--- Provided passage ---
________________________
Minnesota's longest running motorized extravaganza awarded
Ky First Place in his class.
Almost every inch of this
machine was stripped down, tooled or re-chromed to perfection.
Twin power plants gaurantee a powerful "Giddy-up"
when you turn the throttle.
In 1959, I purchased a new BSA
Spitfire motorcycle from Pauls Cycle in St. Paul, Minnesota.
The spitfire wasnt just a fast motorcycle it was also a
very beautiful motorcycle, with its chrome and red gas tank
and to top it off it came from the factory with racing straight
pipes! It seemed like every time I pulled up next to another motorcycle
at a stop sign I would get into a drag race, so I figured I had
better start taking my speed addiction to the local drag strip
before I ended up with a pile of speeding tickets.
The Triumph and Norton motorcycles usually dominated the 650cc
class at the local drag strips. When I showed up at Minnesota
Dragways with my BSA Spit fire everyone was surprised, including
myself when I beat all of the Triumphs and Nortons that
showed up that day. I ended up winning a first place trophy the
first time I raced the bike. I raced the bike for two seasons
dominating my class. I also won the Minnesota Dragways motorcycle
I wanted to do something a little more challenging so I decided
to build a dual engine drag bike using two 1959 BSA 650cc.Spitfire
engines. Forty years ago I didnt have the tools, money or
the ability that I have now, but I still managed to build my drag
bike on the dirt floor in the basement of my old farmhouse where
I lived. I started the season out by entering my drag bike in
the GSTA Car Show and won first place in the motorcycle class.
________________________
--- Given request 1 ---
Render this sentence from the motorcycle drag racing account into Spanish: "I ended up winning a first place trophy the first time I raced the bike."

(Annotated element entries)
________________________
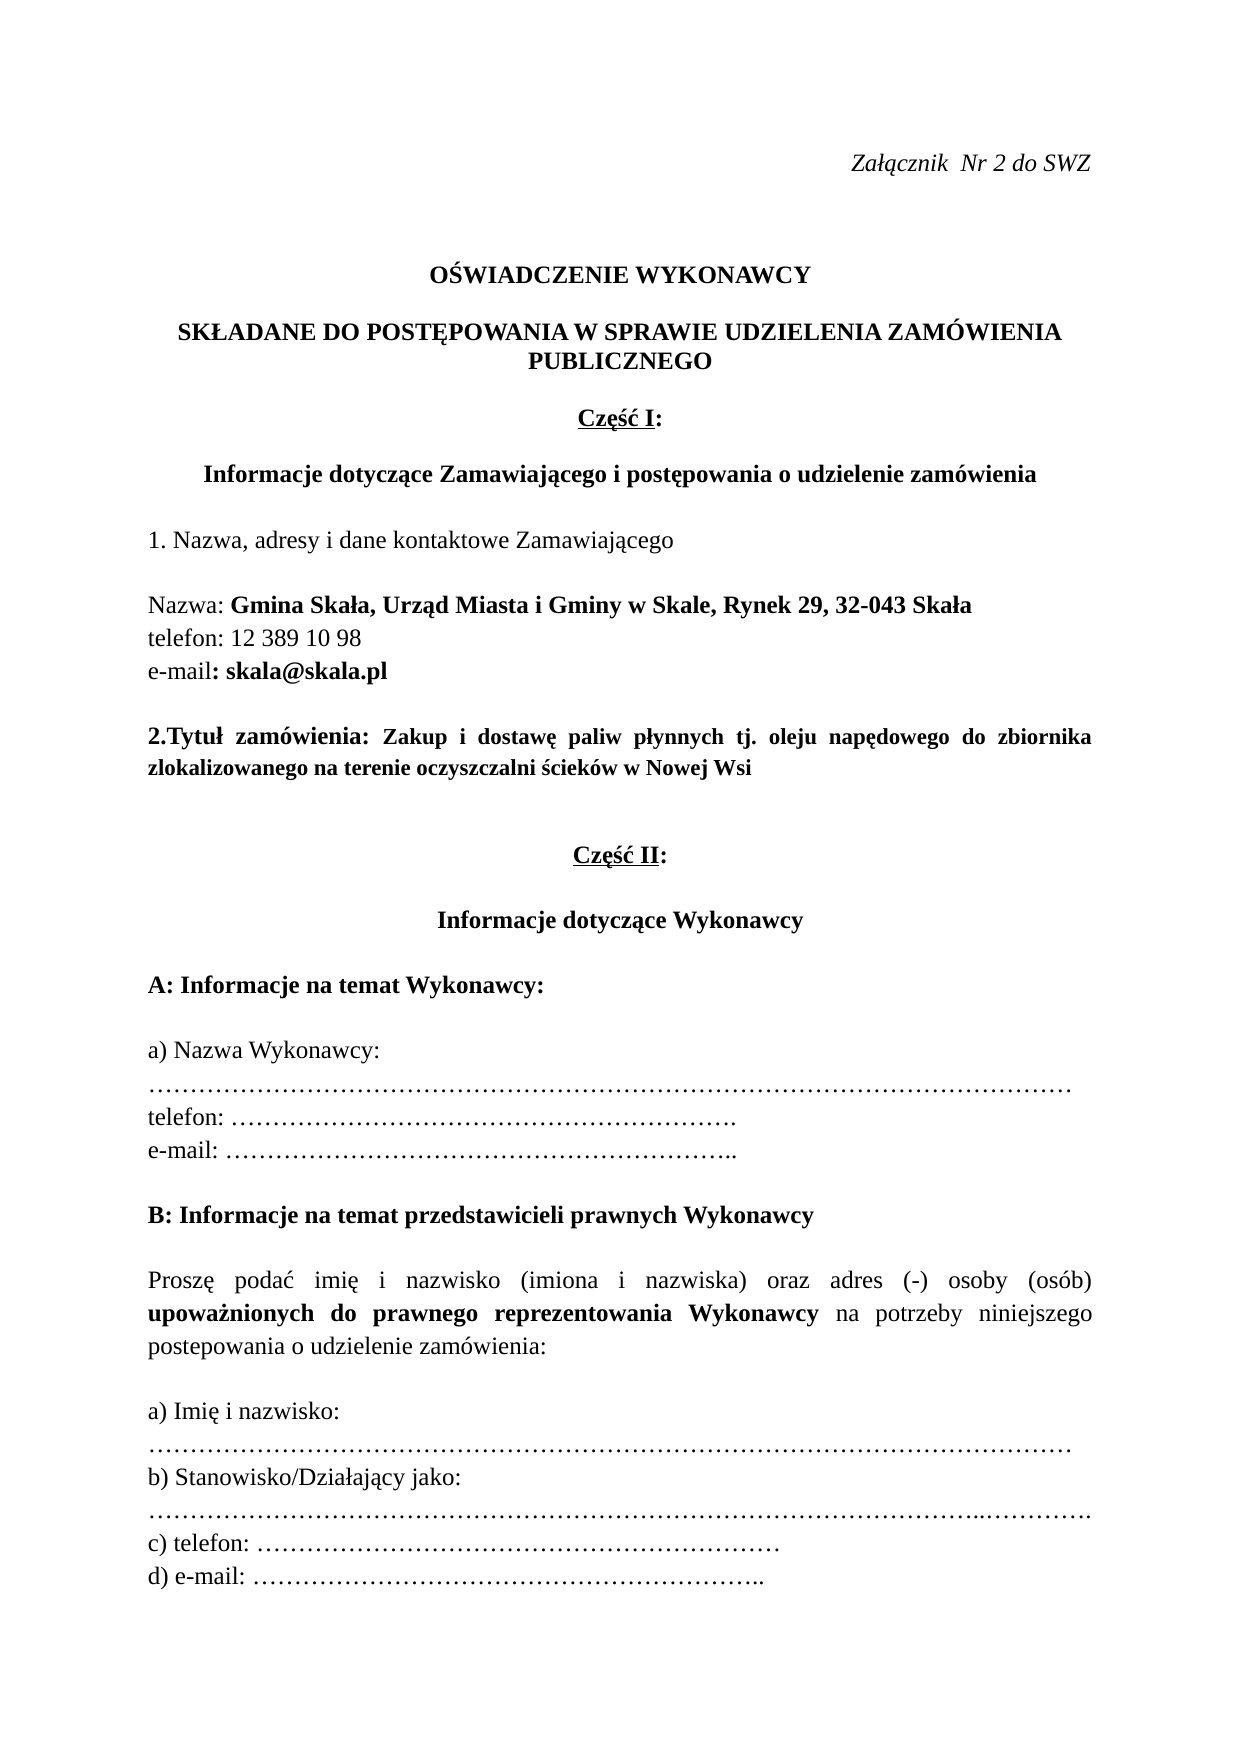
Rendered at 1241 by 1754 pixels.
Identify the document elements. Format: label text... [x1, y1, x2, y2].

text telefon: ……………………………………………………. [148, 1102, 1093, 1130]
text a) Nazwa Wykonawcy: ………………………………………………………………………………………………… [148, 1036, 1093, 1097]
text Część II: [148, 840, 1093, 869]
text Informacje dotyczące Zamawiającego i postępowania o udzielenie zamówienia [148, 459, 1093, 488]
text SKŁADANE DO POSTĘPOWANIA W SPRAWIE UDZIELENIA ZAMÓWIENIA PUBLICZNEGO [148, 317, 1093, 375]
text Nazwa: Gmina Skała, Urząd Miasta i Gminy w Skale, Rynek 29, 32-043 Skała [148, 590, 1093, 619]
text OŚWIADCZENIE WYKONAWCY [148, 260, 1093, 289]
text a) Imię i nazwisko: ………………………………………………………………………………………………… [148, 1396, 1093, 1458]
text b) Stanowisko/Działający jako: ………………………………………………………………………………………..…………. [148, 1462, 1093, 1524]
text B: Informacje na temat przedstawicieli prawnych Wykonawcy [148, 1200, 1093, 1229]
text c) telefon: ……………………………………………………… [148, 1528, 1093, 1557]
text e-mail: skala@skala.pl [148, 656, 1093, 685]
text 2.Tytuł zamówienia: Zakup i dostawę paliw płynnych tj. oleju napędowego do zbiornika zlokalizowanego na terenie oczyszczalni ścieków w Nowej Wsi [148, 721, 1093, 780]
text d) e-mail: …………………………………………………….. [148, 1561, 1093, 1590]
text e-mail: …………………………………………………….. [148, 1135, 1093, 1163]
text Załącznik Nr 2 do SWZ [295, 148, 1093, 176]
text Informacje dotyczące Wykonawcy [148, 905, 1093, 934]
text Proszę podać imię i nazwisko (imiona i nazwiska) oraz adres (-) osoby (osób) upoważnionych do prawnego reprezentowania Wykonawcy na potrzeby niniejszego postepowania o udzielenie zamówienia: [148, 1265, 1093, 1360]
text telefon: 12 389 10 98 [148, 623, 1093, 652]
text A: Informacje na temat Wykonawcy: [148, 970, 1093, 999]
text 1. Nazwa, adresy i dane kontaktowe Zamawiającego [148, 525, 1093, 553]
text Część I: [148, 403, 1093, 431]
________________________
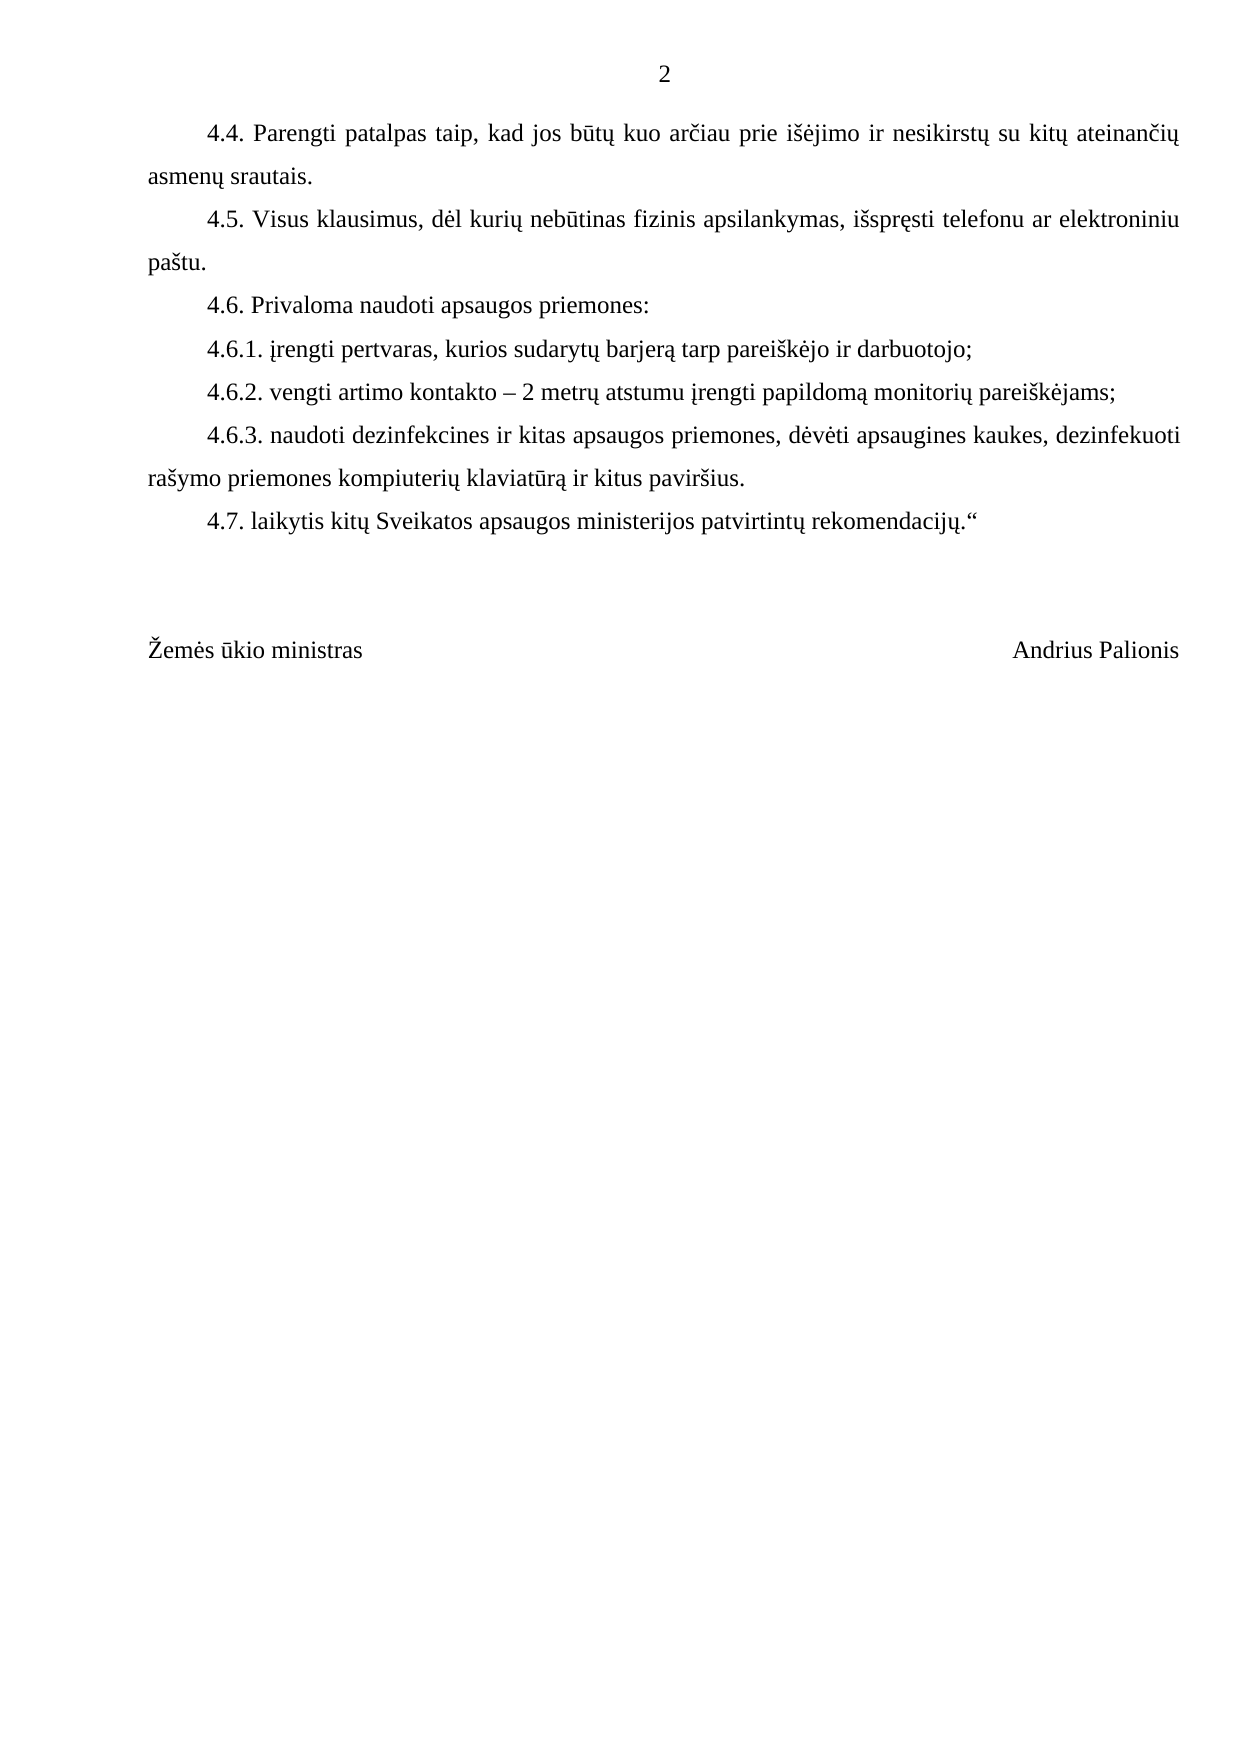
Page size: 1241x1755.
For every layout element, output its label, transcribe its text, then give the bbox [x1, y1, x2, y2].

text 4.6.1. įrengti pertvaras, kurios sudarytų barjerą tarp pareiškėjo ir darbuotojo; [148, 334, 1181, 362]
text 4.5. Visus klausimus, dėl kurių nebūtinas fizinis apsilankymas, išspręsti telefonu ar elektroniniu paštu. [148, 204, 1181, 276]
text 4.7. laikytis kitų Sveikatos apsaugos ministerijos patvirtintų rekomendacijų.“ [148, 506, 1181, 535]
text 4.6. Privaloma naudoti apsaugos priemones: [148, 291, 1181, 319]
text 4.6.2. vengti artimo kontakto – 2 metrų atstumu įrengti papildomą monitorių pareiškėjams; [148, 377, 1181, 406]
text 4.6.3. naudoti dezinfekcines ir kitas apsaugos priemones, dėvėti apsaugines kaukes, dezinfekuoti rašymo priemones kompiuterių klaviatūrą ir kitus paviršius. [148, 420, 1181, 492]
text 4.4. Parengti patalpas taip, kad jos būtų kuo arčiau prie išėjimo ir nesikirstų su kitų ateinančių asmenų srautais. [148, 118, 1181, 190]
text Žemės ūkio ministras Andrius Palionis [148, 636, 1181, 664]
________________________
--- Given request 2 ---
In the entries, copy out the lines running from the line with "text telefon: ……………………………………………………." up to and including the line with "text SKŁADANE DO", keeping every character unchanged.

--- Task response 1 ---
Terminé ganando un trofeo de primer lugar la primera vez que corrí con la moto.

--- Task response 2 ---
text telefon: ……………………………………………………. [148, 1102, 1093, 1130]
text a) Nazwa Wykonawcy: ………………………………………………………………………………………………… [148, 1036, 1093, 1097]
text Część II: [148, 840, 1093, 869]
text Informacje dotyczące Zamawiającego i postępowania o udzielenie zamówienia [148, 459, 1093, 488]
text SKŁADANE DO POSTĘPOWANIA W SPRAWIE UDZIELENIA ZAMÓWIENIA PUBLICZNEGO [148, 317, 1093, 375]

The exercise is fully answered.